## Auszug

------------------------------------------------------------

RM Rudolf Müller

Rechte und Pflichten
05. Mai 2015 | Artikel teilen Artikel teilen

Wann bekommen Azubis Geld von Vater Staat?

Hände EurostückeIn vielen Berufen ist die Ausbildungsvergütung sehr gering – eher eine Aufwandsentschädigung als ein kostendeckender Unterhalt. Wenn du nicht mehr zu Hause wohnst und nicht auf Unterstützung deiner Eltern zählen kann, fragst du dich zu Recht: Wie soll ich davon leben? Allerdings haben Azubis oft auch Anspruch auf staatliche Unterstützung. Insbesondere auf Berufsausbildungsbeihilfe.

Minderjährige dürfen ohne Zustimmung der Eltern in der Regel nicht von zu Hause ausziehen. Auch dann nicht, wenn sie die Schule bereits abgeschlossen haben und eine betriebliche Ausbildung beginnen. Das ist natürlich eine Freiheitsbeschränkung – aber immerhin eine gut „gepolsterte“. Denn schließlich sind die Eltern weiterhin verpflichtet, für den Lebensunterhalt ihrer Zöglinge aufzukommen. Dieser „Welpenschutz“ geht sogar noch weiter, wenn du als Azubi 18 wirst. Dann kann dir niemand mehr verwehren, eine eigene Wohnung zu mieten, aber deine Eltern bleiben weiterhin unterhaltspflichtig, zumindest solange du deine Erstausbildung noch nicht abgeschlossen hast.

Unterhaltspflicht der Eltern

Es kommt immer wieder vor, dass in Familien der Haussegen schief hängt, weil der volljährige Nachwuchs, der sich noch in Ausbildung befindet, schon frühzeitig ausziehen möchte. Logisch: Solange du noch bei den Eltern wohnst, fällt keine zusätzliche Miete an und dein Lebensunterhalt wird weitgehend in Form von „Naturalien“ gereicht (Verpflegung und Unterkunft). Hast du dagegen eine eigene Wohnung, müssen die Eltern Unterhaltsgeld zahlen, und das fällt vielen nicht leicht. Aber es hilft nichts: Grundsätzlich müssen die Eltern zahlen, solange ihr Kind die erste Berufsausbildung noch nicht abgeschlossen hat. Azubis können den Unterhalt sogar vor Gericht einklagen.

------------------------------------------------------------

## Auszüge der Einträge
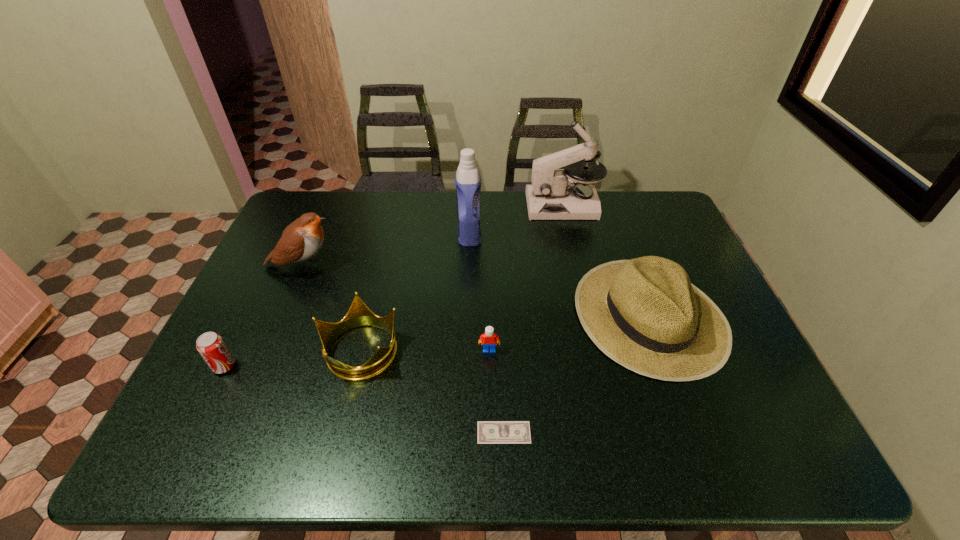
This screenshot has height=540, width=960. I want to click on blank area located at the eyepiece of the microscope, so click(x=422, y=206).

Locate an element on the screen. This screenshot has height=540, width=960. free space located 0.060m at the eyepiece of the microscope is located at coordinates (511, 206).

At what (x,y) coordinates should I click in order to perform the action: click on vacant area situated on the right of the detergent. Please return your answer as a coordinate pair (x, y). Looking at the image, I should click on (530, 233).

You are a GUI agent. You are given a task and a screenshot of the screen. Output one action in this format:
    pyautogui.click(x=<x>, y=<y>)
    Task: Click on the free region located 0.220m at the face of the bird
    The width and height of the screenshot is (960, 540).
    Given the screenshot: What is the action you would take?
    pyautogui.click(x=413, y=266)

This screenshot has height=540, width=960. I want to click on vacant space located 0.220m on the left of the fifth shortest object, so click(x=494, y=315).

Identify the location of free region located 0.370m on the right of the sixth object from right to left. (546, 349).

Where is `vacant space situated on the logo side of the soda can`? vacant space situated on the logo side of the soda can is located at coordinates (392, 366).

The image size is (960, 540). In order to click on vacant space located on the face of the seventh tallest object in this screenshot , I will do `click(491, 433)`.

Find the location of `vacant region located on the back of the shortest object`. vacant region located on the back of the shortest object is located at coordinates (499, 312).

Locate an element on the screen. Image resolution: width=960 pixels, height=540 pixels. microscope that is positioned at the far edge is located at coordinates (551, 196).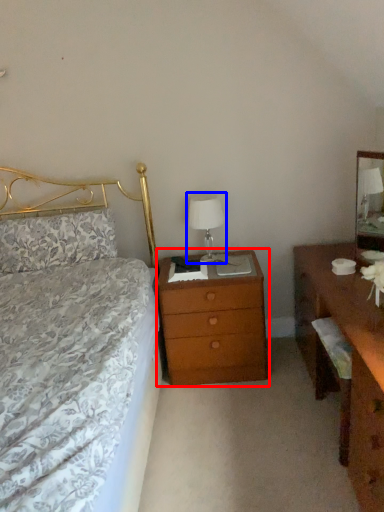
Question: Among these objects, which one is nearest to the camera, nightstand (highlighted by a red box) or bedside lamp (highlighted by a blue box)?

Choices:
 (A) nightstand
 (B) bedside lamp

Answer: (A)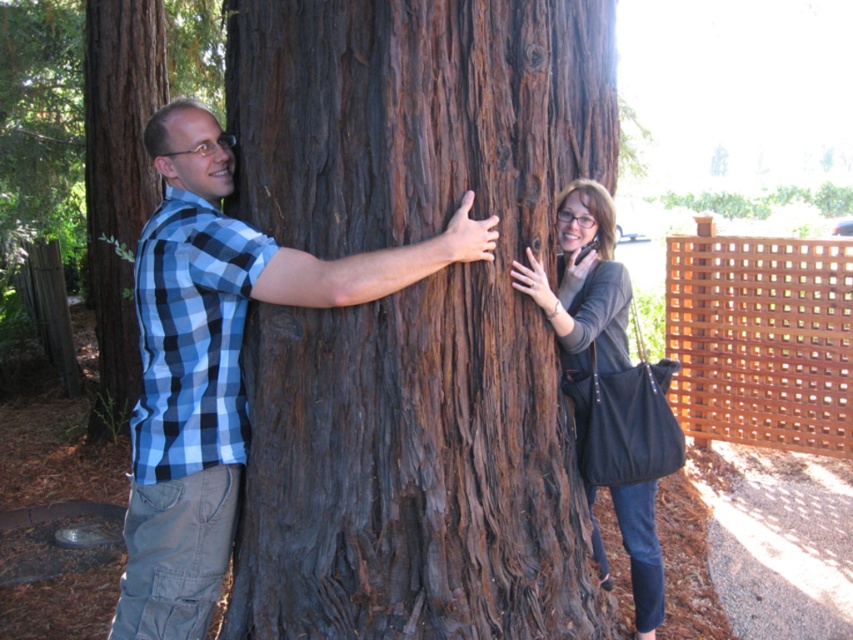
Does brown rough bark at center appear on the left side of blue plaid shirt at left?

No, brown rough bark at center is not to the left of blue plaid shirt at left.

Between brown rough bark at center and blue plaid shirt at left, which one appears on the right side from the viewer's perspective?

brown rough bark at center

Between point (469, 288) and point (222, 536), which one is positioned in front?

Point (469, 288) is in front.

Image resolution: width=853 pixels, height=640 pixels. What are the coordinates of `brown rough bark at center` in the screenshot? It's located at pos(412,316).

Does brown rough bark at center have a larger size compared to brown rough bark at left?

Correct, brown rough bark at center is larger in size than brown rough bark at left.

Does brown rough bark at center have a greater height compared to brown rough bark at left?

In fact, brown rough bark at center may be shorter than brown rough bark at left.

Where is `brown rough bark at center`? Image resolution: width=853 pixels, height=640 pixels. brown rough bark at center is located at coordinates (412, 316).

Can you confirm if blue plaid shirt at left is positioned below brown rough bark at left?

Correct, blue plaid shirt at left is located below brown rough bark at left.

Identify the location of blue plaid shirt at left. (218, 362).

Does point (125, 600) come behind point (138, 216)?

That is False.

Locate an element on the screen. blue plaid shirt at left is located at coordinates (218, 362).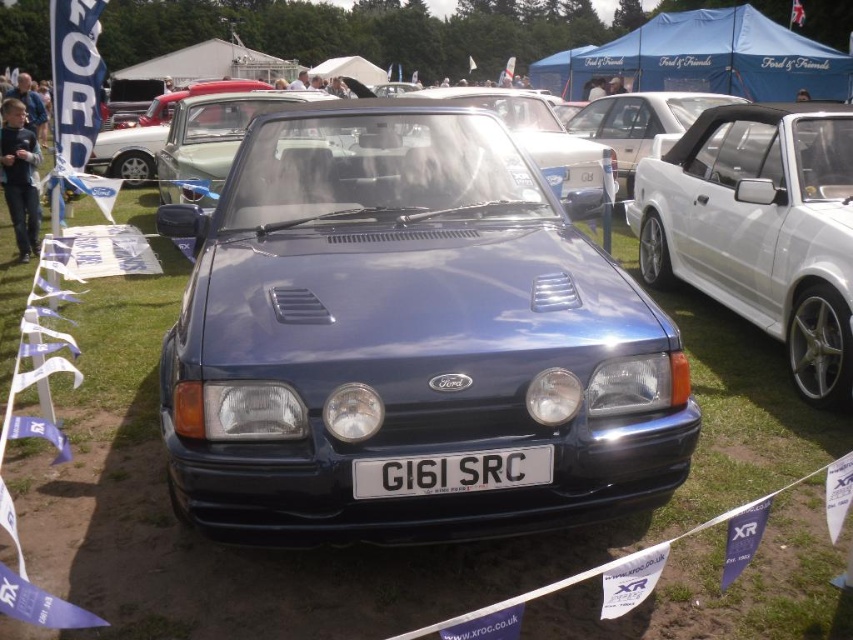
Is point (492, 330) in front of point (699, 220)?

Yes, it is.

Can you confirm if glossy blue car at center is positioned above white metallic sedan at right?

No, glossy blue car at center is not above white metallic sedan at right.

Where is `glossy blue car at center`? glossy blue car at center is located at coordinates (405, 336).

I want to click on glossy blue car at center, so click(x=405, y=336).

Is glossy blue car at center bigger than black plastic license plate at center?

Correct, glossy blue car at center is larger in size than black plastic license plate at center.

Is glossy blue car at center smaller than black plastic license plate at center?

No.

Who is more distant from viewer, (294,369) or (537,451)?

Point (537,451)

The image size is (853, 640). In order to click on glossy blue car at center in this screenshot , I will do `click(405, 336)`.

Between white metallic sedan at right and black plastic license plate at center, which one has less height?

With less height is black plastic license plate at center.

Between white metallic sedan at right and black plastic license plate at center, which one has more height?

Standing taller between the two is white metallic sedan at right.

You are a GUI agent. You are given a task and a screenshot of the screen. Output one action in this format:
    pyautogui.click(x=<x>, y=<y>)
    Task: Click on the white metallic sedan at right
    The width and height of the screenshot is (853, 640).
    Given the screenshot: What is the action you would take?
    coord(761,228)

------------------------------------------------------------

## Zu erledigende Aufgaben
[1] Tausche im Text über Azubis und Unterhalt „Minderjährige“ gegen „Jugendliche unter 18“ und gib die Passage wieder, beginnend bei „Minderjährige dürfen ohne“ und endend bei „nicht abgeschlossen hast.“.
[2] Nenne alle Wörter, die im Text über Azubis und Unterhalt in Anführungszeichen stehen.
Die Einträge spielen hierfür keine Rolle.

## Gelöste Aufgaben
[1]
Jugendliche unter 18 dürfen ohne Zustimmung der Eltern in der Regel nicht von zu Hause ausziehen. Auch dann nicht, wenn sie die Schule bereits abgeschlossen haben und eine betriebliche Ausbildung beginnen. Das ist natürlich eine Freiheitsbeschränkung – aber immerhin eine gut „gepolsterte“. Denn schließlich sind die Eltern weiterhin verpflichtet, für den Lebensunterhalt ihrer Zöglinge aufzukommen. Dieser „Welpenschutz“ geht sogar noch weiter, wenn du als Azubi 18 wirst. Dann kann dir niemand mehr verwehren, eine eigene Wohnung zu mieten, aber deine Eltern bleiben weiterhin unterhaltspflichtig, zumindest solange du deine Erstausbildung noch nicht abgeschlossen hast.

[2] gepolsterte, Welpenschutz, Naturalien